The Tateyama Sabō Erosion Control Works Service Train (立山砂防工事専用軌道, Tateyama Sabō Kōji Sen'yō Kidō), commonly called Tateyama Erosion Control Train (立山砂防軌道, Tateyama Sabō Kidō), is a Japanese, narrow gauge industrial railway line in Tateyama, Toyama. It is operated by the Tateyama Mountain Area Sabō Office, which belongs to the Hokuriku Regional Development Bureau of the Ministry of Land, Infrastructure and Transport.

==Overview==
The line transports materials and workers for the construction/conservation of erosion control facilities of Jōganji River, such as dams. Unlike ordinary railways in Japan, the line is not regulated by the Railway Business Law nor the Tram Law, but by the Industrial Safety and Health Law. It means the line is not a public transportation, but solely a construction facility. However, the line is well known among railfans. This is one of few Japanese railways, or possibly the only surviving one, to use narrow gauge track. Also, it is one of the lines with the largest number of railway zig zags in the world. Because of its historical significance, the line is registered as a Monument of Japan.

§ **Data listing**:
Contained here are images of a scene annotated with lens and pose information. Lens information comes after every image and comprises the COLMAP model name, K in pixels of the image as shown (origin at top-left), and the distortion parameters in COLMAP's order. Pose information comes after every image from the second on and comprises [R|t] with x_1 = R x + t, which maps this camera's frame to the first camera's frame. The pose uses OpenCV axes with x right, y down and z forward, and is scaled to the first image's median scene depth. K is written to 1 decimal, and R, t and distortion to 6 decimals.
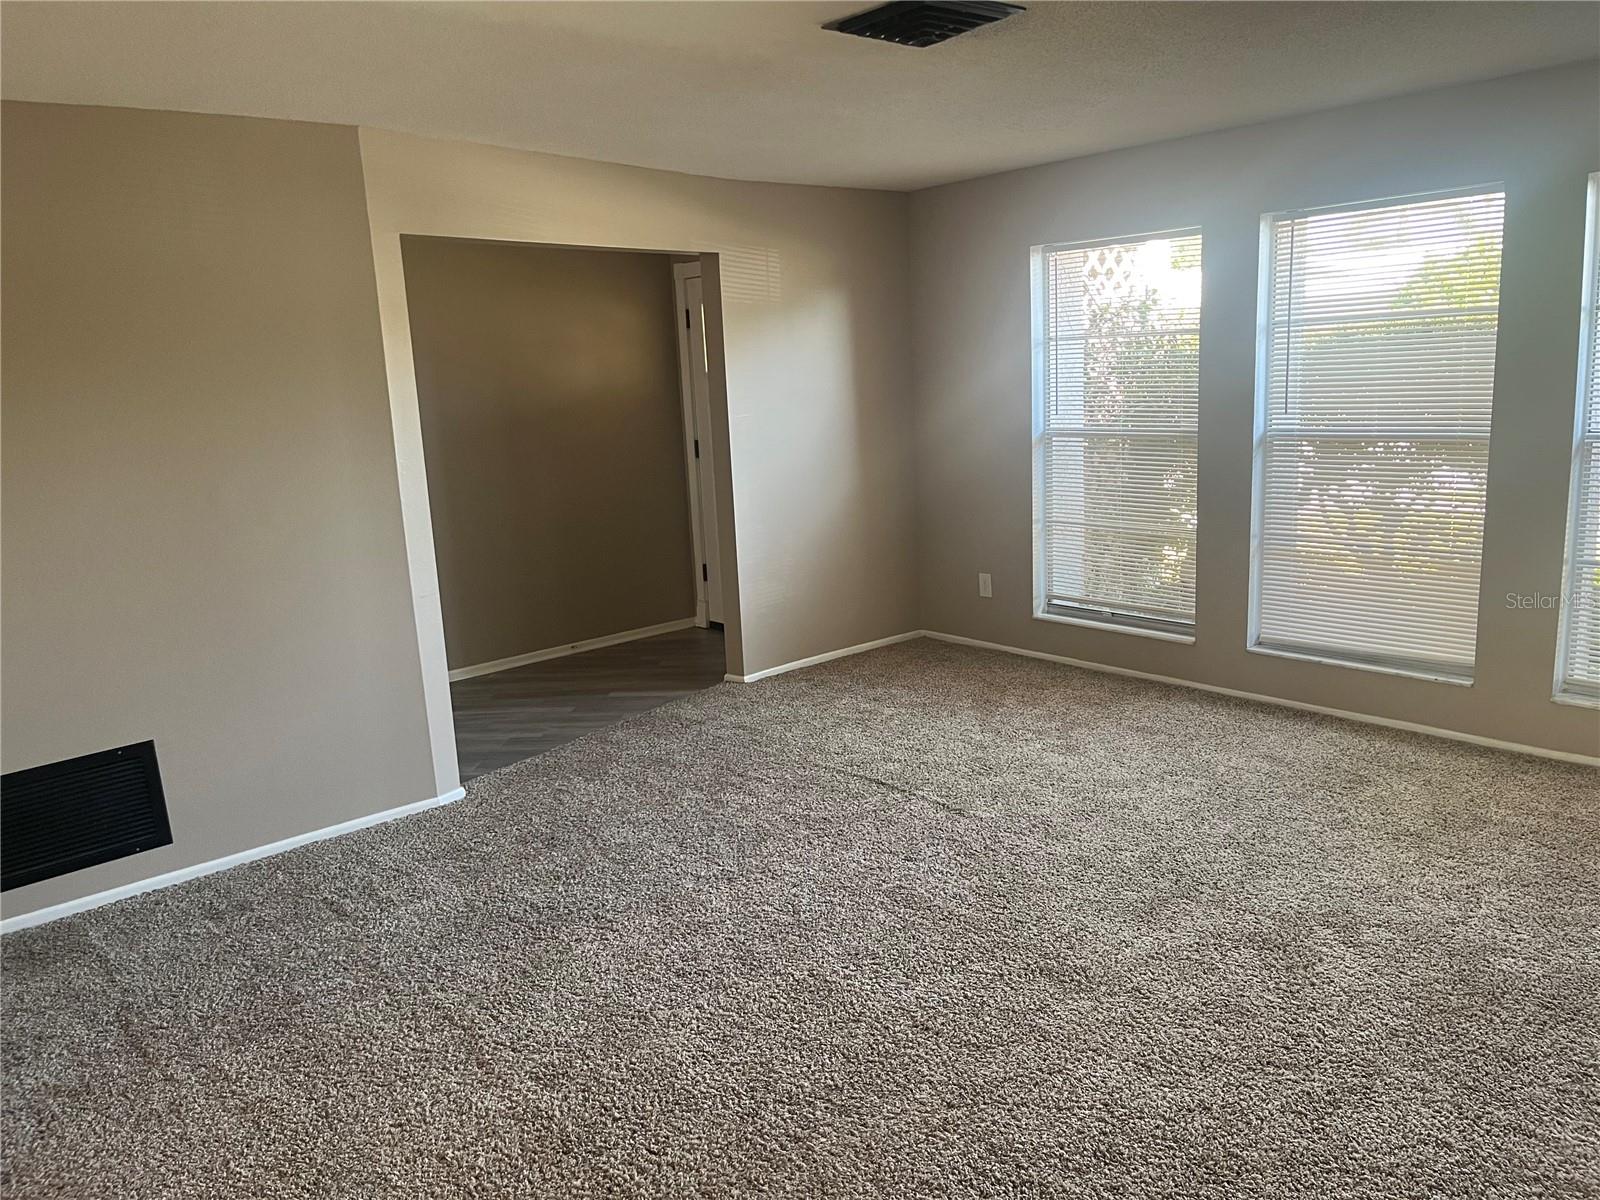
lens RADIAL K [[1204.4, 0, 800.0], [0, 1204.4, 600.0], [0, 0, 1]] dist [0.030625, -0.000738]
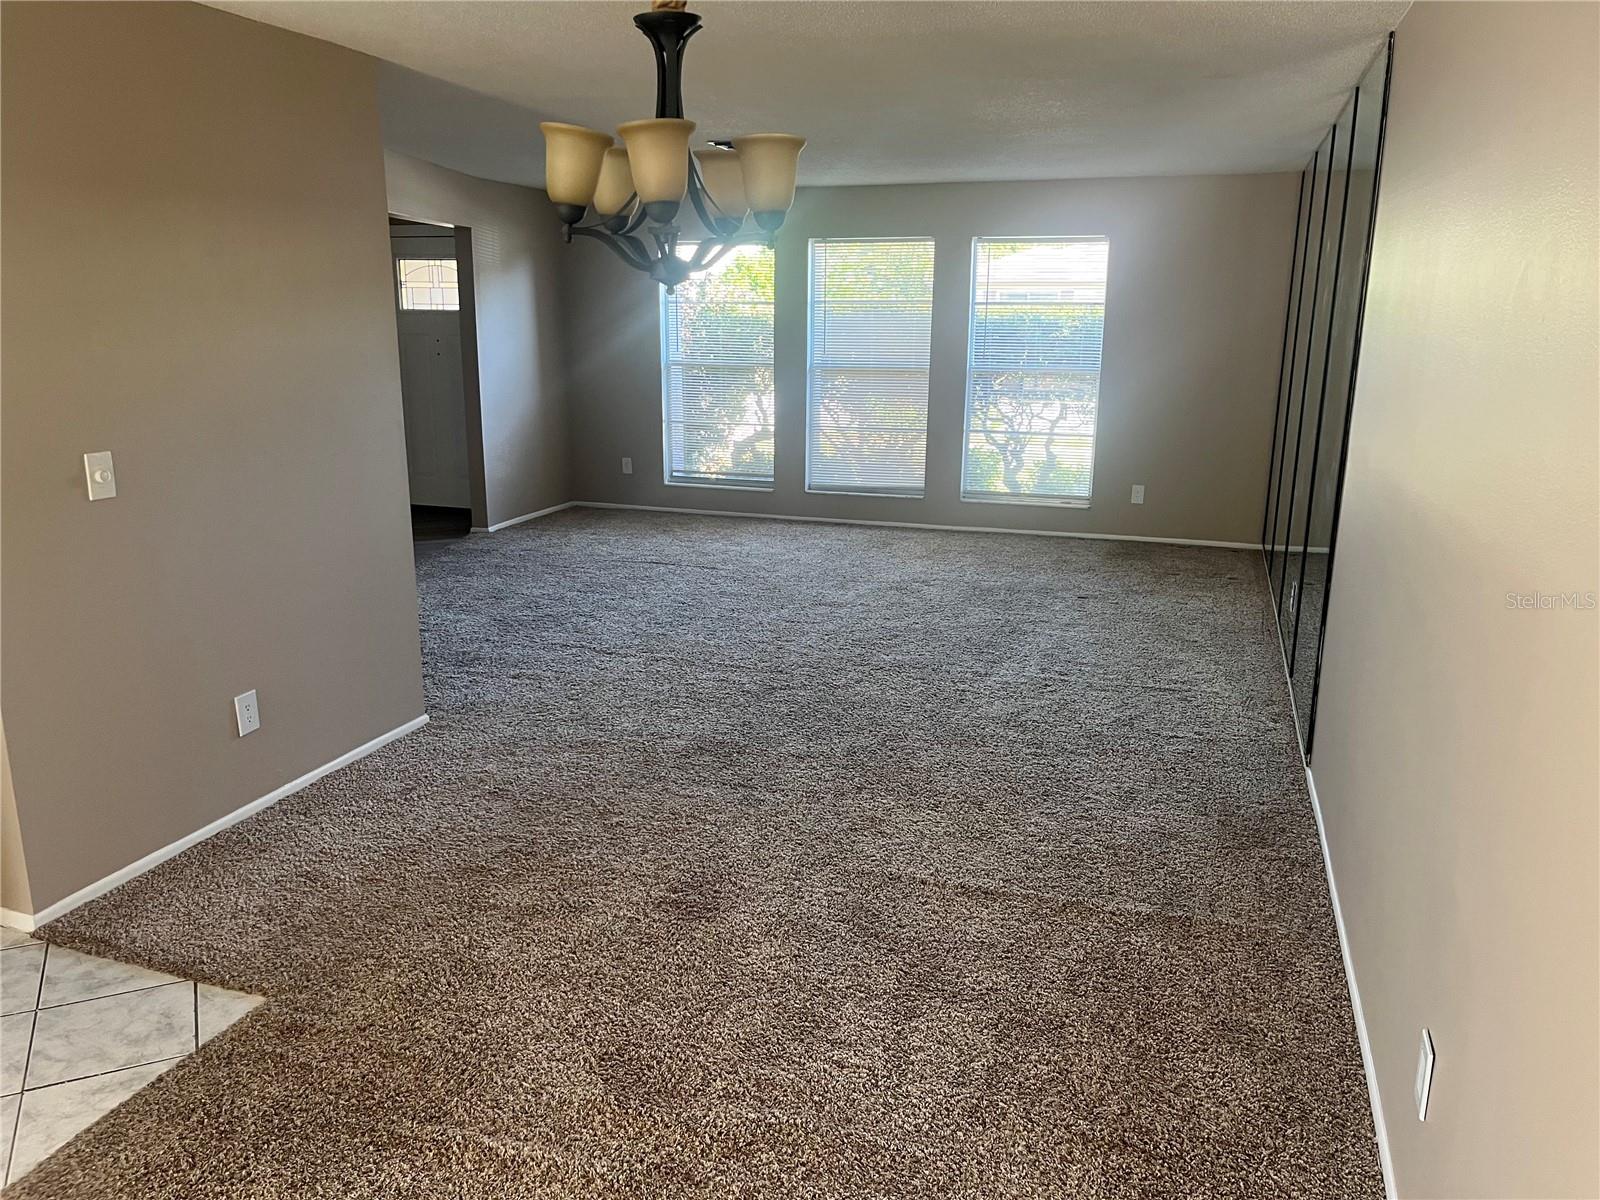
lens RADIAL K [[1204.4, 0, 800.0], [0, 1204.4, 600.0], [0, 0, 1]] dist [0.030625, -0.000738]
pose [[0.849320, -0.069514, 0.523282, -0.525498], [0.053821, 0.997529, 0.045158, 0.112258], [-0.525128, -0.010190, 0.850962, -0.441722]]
---
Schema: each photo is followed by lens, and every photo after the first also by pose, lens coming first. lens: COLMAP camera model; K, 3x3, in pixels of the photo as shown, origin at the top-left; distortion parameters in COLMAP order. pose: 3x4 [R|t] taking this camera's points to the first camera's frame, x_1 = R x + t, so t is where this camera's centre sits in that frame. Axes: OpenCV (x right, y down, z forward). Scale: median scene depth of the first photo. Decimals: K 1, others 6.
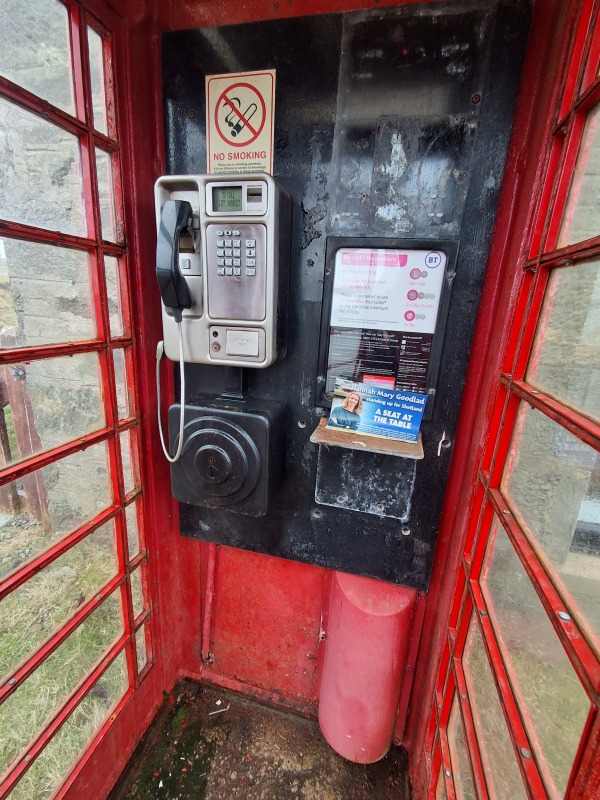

§ **Problem 1**: Copy the part of the passage on the Tateyama erosion control train from "The Tateyama Sabō" to "Infrastructure and Transport.".
§ **Problem 2**:
Using the passage on the Tateyama erosion control train, answer:
(a) Which office operates the line?
(b) Which law regulates the line?
(c) Because of its historical significance, what is the line registered as?
§ **Problem 3**: List every law named in the passage on the Tateyama erosion control train.

§ **Answer section 1**:
The Tateyama Sabō Erosion Control Works Service Train (立山砂防工事専用軌道, Tateyama Sabō Kōji Sen'yō Kidō), commonly called Tateyama Erosion Control Train (立山砂防軌道, Tateyama Sabō Kidō), is a Japanese, narrow gauge industrial railway line in Tateyama, Toyama. It is operated by the Tateyama Mountain Area Sabō Office, which belongs to the Hokuriku Regional Development Bureau of the Ministry of Land, Infrastructure and Transport.

§ **Answer section 2**:
(a) The Tateyama Mountain Area Sabō Office
(b) The Industrial Safety and Health Law
(c) A Monument of Japan

§ **Answer section 3**:
Railway Business Law
Tram Law
Industrial Safety and Health Law